BEGIN Exercise inputs

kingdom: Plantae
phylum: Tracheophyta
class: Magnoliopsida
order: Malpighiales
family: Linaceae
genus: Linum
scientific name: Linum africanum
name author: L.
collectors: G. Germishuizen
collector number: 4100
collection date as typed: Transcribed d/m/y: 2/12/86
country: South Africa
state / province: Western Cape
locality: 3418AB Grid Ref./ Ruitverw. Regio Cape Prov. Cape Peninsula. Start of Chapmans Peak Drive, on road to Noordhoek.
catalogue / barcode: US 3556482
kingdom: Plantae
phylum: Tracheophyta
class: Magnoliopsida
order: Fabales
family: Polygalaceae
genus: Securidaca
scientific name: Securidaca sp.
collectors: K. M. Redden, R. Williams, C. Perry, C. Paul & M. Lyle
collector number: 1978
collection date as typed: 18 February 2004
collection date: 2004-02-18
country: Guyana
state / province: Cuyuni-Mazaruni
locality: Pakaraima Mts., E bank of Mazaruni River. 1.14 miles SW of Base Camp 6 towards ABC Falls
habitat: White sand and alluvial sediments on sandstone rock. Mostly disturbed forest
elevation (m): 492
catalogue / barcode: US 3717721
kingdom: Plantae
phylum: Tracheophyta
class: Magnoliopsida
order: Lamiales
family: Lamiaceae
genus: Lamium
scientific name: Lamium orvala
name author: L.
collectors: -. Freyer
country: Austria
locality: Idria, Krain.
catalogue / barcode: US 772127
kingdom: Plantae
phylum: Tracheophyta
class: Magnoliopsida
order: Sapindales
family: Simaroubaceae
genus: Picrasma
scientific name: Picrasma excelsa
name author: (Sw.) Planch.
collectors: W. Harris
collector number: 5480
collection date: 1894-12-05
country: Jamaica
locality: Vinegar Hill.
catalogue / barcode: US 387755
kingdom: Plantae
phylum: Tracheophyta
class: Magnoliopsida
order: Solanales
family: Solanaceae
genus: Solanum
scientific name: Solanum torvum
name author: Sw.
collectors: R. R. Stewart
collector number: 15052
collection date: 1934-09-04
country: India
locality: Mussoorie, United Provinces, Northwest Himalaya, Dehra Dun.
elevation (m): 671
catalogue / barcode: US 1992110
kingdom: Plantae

END Exercise inputs

Given task: Can you output the lines of the listing above, from the line holding "locality: Pakaraima Mts., E" through the line holding "genus: Lamium", inclusive, as a JSON list of strings with one string per line and blank lines left out?

Output of the task:
[
  "locality: Pakaraima Mts., E bank of Mazaruni River. 1.14 miles SW of Base Camp 6 towards ABC Falls",
  "habitat: White sand and alluvial sediments on sandstone rock. Mostly disturbed forest",
  "elevation (m): 492",
  "catalogue / barcode: US 3717721",
  "kingdom: Plantae",
  "phylum: Tracheophyta",
  "class: Magnoliopsida",
  "order: Lamiales",
  "family: Lamiaceae",
  "genus: Lamium"
]